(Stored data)
===============
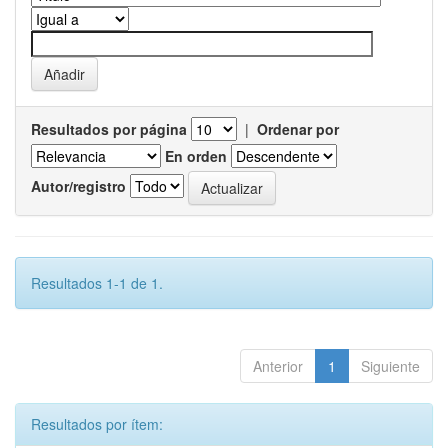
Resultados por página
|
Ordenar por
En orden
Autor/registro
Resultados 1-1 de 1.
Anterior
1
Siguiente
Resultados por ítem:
===============
Required work - Tell how many lines of the data above hold the string "Resultados". The number alone is the answer.

Result of this exercise - 3